The Sox used a pair of two-run hits to build an early lead against Miami starter Alex Sanabia in a game that featured back-and-forth scoring action in the opening innings. Dunn got things started in the bottom of the first with a two-run homer to left field, his 12th of the season. That lead was quickly erased, though, by Miami in the second, when two RBI singles tied the game. Alejandro De Aza answered for the Sox with a two-run double in the bottom of the inning before an RBI groundout for the Marlins made it a 4-3 game.
That’s where it stood for most of the afternoon, but Alex Rios singled home De Aza for an insurance run in the bottom of the eighth.
Axelrod, who evened his record to 3-3 with the win, went 5 1/3 innings and allowed just three runs on six hits and two walks. After going winless in his first seven starts of the year, the right-hander has picked up a win in each of his last three outings. Sunday marked the eighth time this season in which Axelrod has allowed three or fewer earned runs.
The starting pitcher wasn’t too pleased with his outing, which matched his second shortest start of the season, but he was happy with the result.
“I didn’t have my good stuff,” Axelrod said. “I was erratic in those middle innings. Self-inflicted third inning when I gave up that run with the walks. But you know we pulled it out so I can’t be mad about it. Just get ready for the next one now.”
It could have been a much different game if not for a pair of Miami runners cut down at the plate by Sox outfielders.
In the second, Dayan Viciedo made a terrific throw that reached Sox catcher Hector Gimenez in plenty of time to tag out Chris Coghlan. And in the sixth, Alex Rios made a strong throw after a bobble in right field that resulted in an out on Marcell Ozuna, though this play was much closer and more controversial than the one in the third.
Ozuna’s slide was an awkward one, and with Gimenez blocking the plate, Ozuna’s hand -- though it appeared it touched the smallest amount of home plate -- spent an awful lot of time on Gimenez’s shoe. Home plate umpire Paul Nauert called the runner out, and it preserved what was at that point a one-run Sox advantage.
“That was huge,” Axelrod said. “Our outfielders have some good arms, and that’s the difference in the game right there. If those two guys score, we are losing. Hats off to them, and Hector did a great job back there.”
Axelrod also can thank the Sox bullpen, which tossed 3 2/3 scoreless frames. Jesse Crain struck out all three batters he faced in the eighth, extending the right-hander’s scoreless outings streak to 20 games, and Addison Reed was perfect in the ninth for his 17th save of the season.

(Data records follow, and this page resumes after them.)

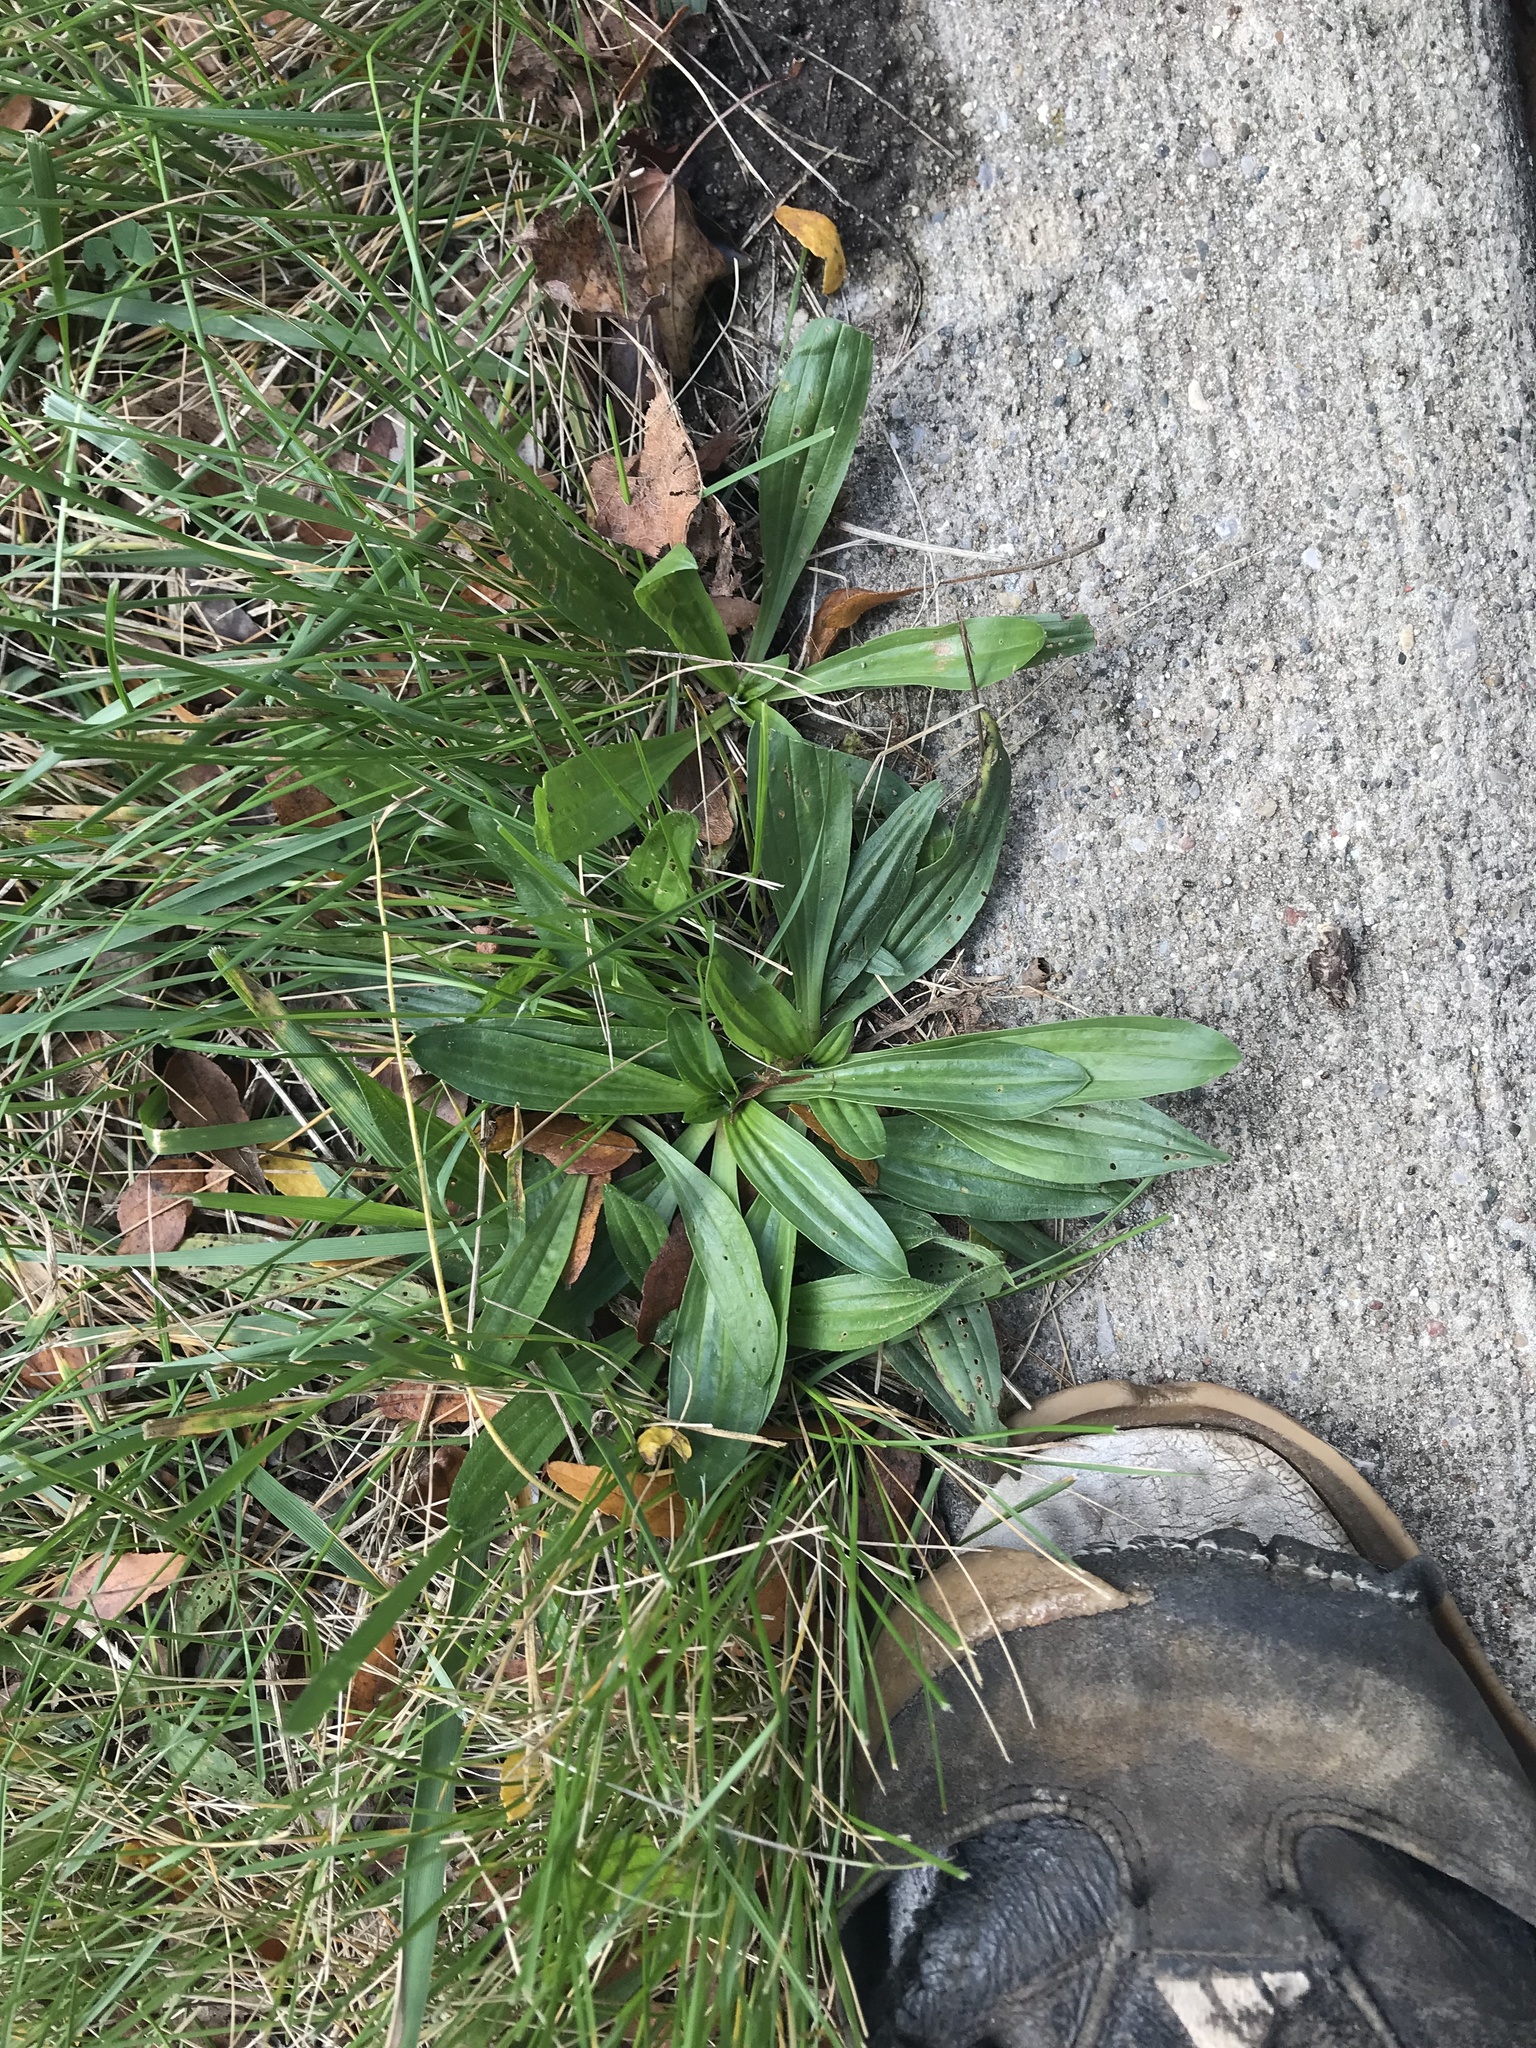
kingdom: Plantae
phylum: Tracheophyta
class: Magnoliopsida
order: Lamiales
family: Plantaginaceae
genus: Plantago
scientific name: Plantago lanceolata
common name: Ribwort plantain
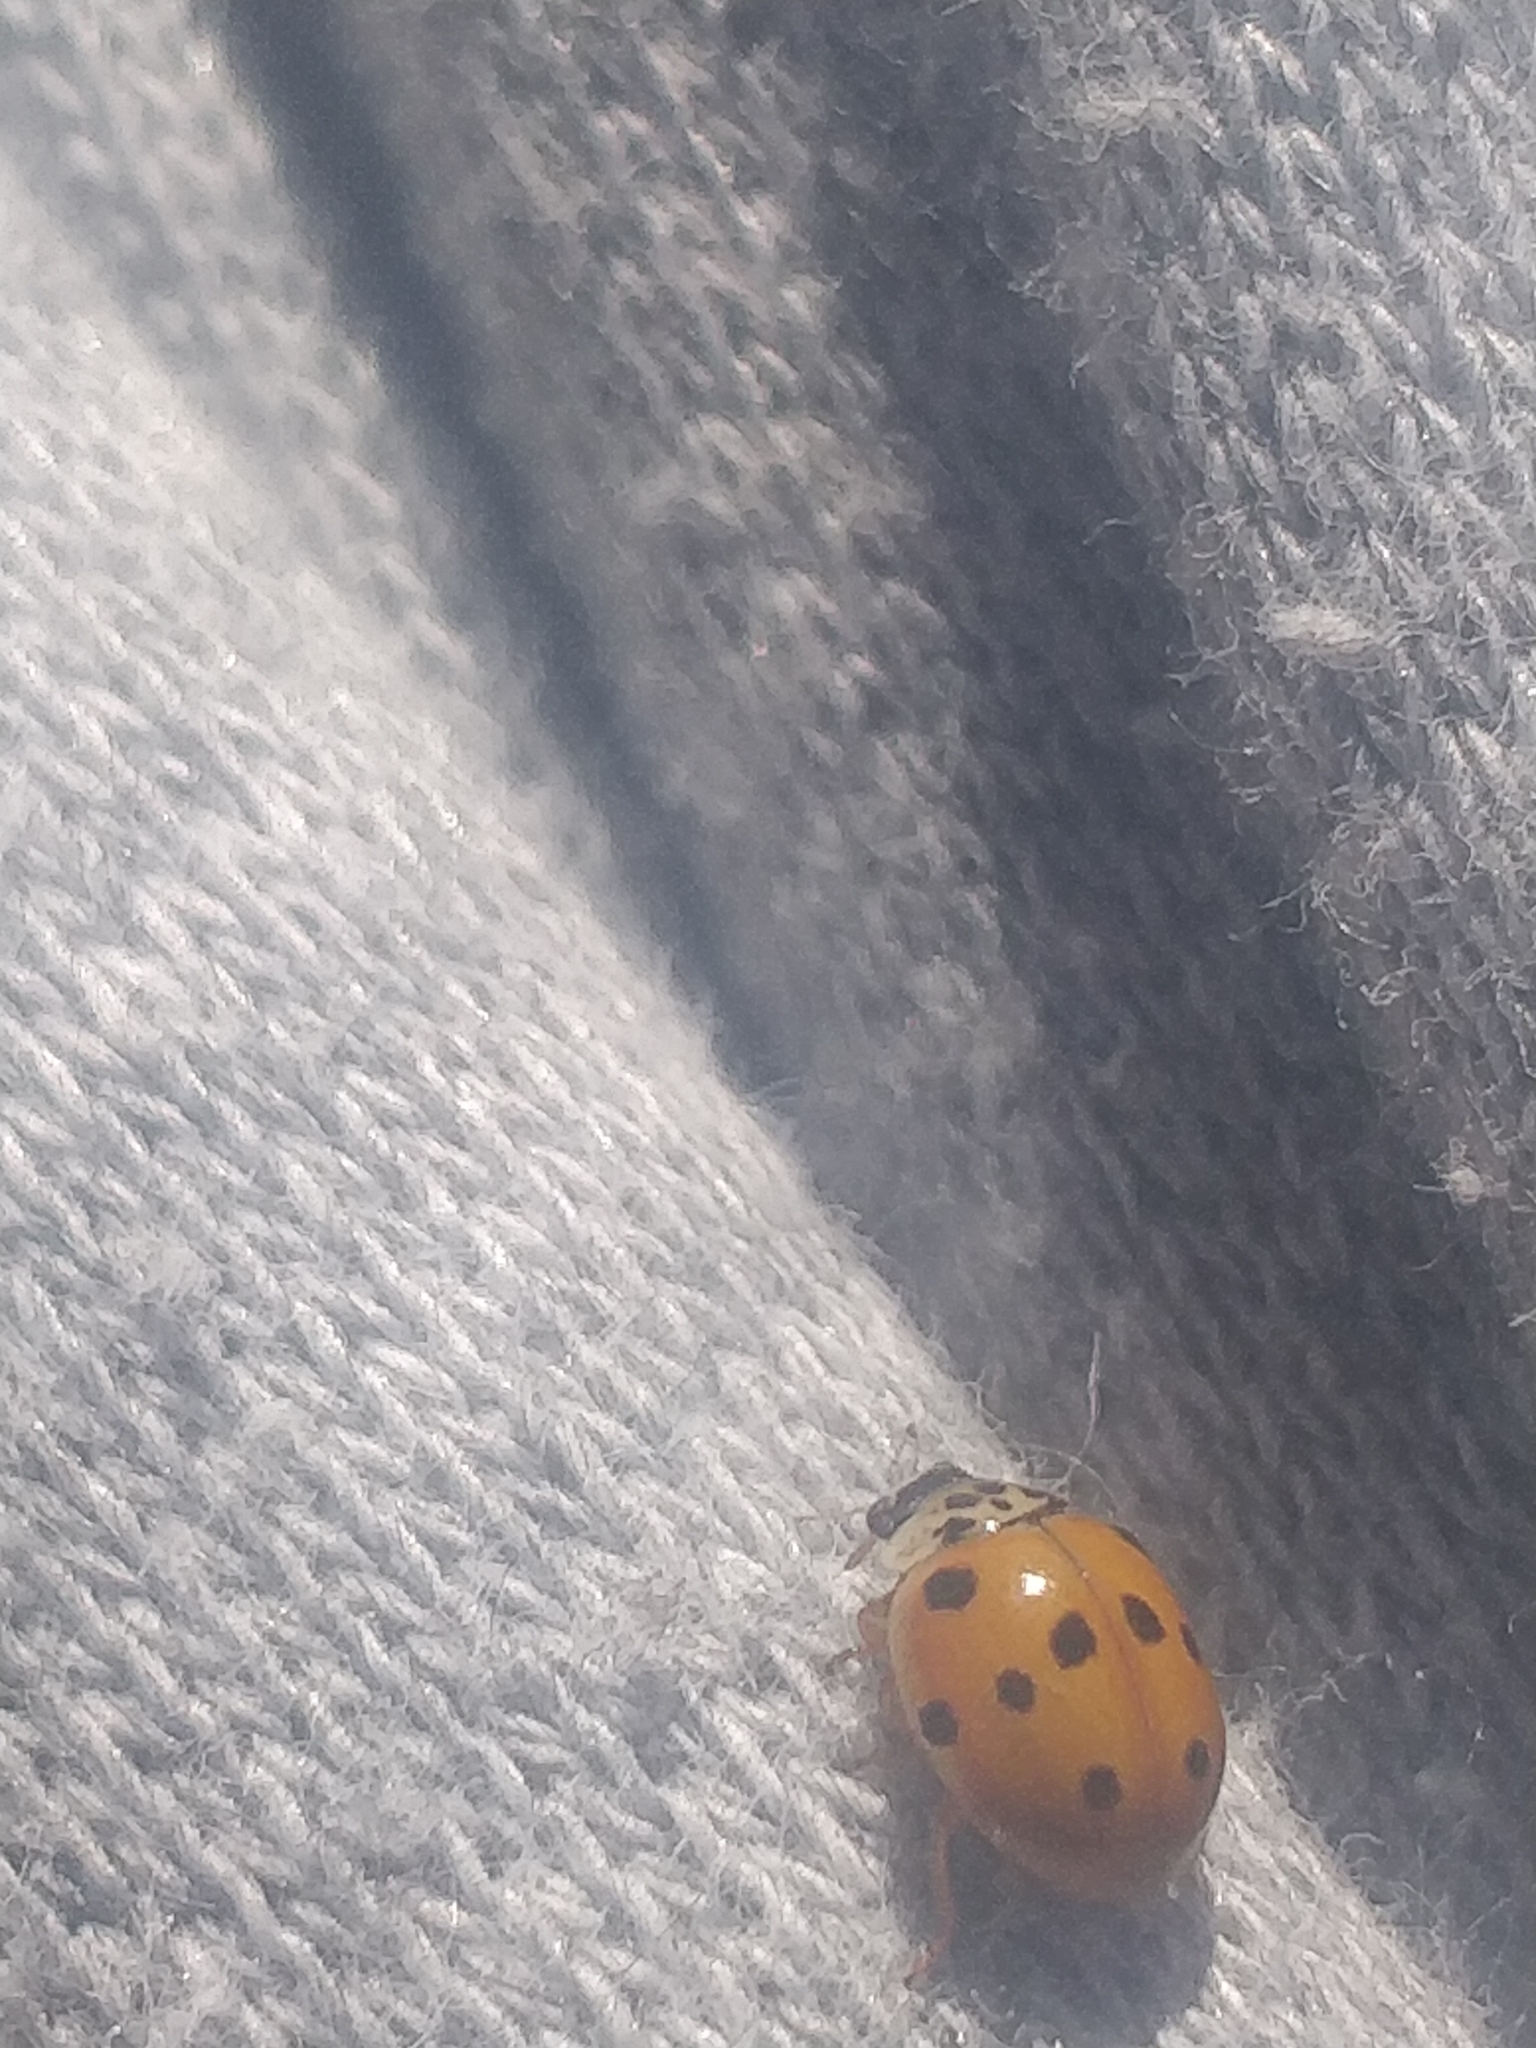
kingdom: Animalia
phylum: Arthropoda
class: Insecta
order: Coleoptera
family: Coccinellidae
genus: Adalia
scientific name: Adalia decempunctata
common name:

Five runs scored, three runs allowed, a strong bullpen performance and a host of defensive highlights mean the Sox played another strong game in this stretch that has featured quite a few of them. While being asked about the defense, Rios explained that you have to do it all to win.
“Every single aspect of the game is important. You have to perform on every single aspect,” Rios said. “You just can’t single out one part of the game and make it more important than others. We’re playing good defensively and offensively, so that’s what we’ve got to do.”
With the team back at .500, it seems that the Sox are pointing in the right direction. And while Ventura emphasized that this doesn’t mean they’ll start scoreboard watching division rivals Detroit and Cleveland, it does mean positive feelings in the clubhouse, which lead to more wins and could lead to more climbing in the standings.
“You have to get there first, and once you’re there you get on a decent run of feeling like you’re going to win games,” Ventura said. “You just continue to come in with the expectation that you’re going to play hard and you’re going to win a game.”
Dunn echoed the sentiment that the best is yet to come.
“It’s huge because I definitely don’t think we’ve played our best baseball,” Dunn said. “If people think that we have, I think they’re crazy. We started out playing terrible defense. Offensively we haven’t really got it going, but yet we’re right in the middle of it.”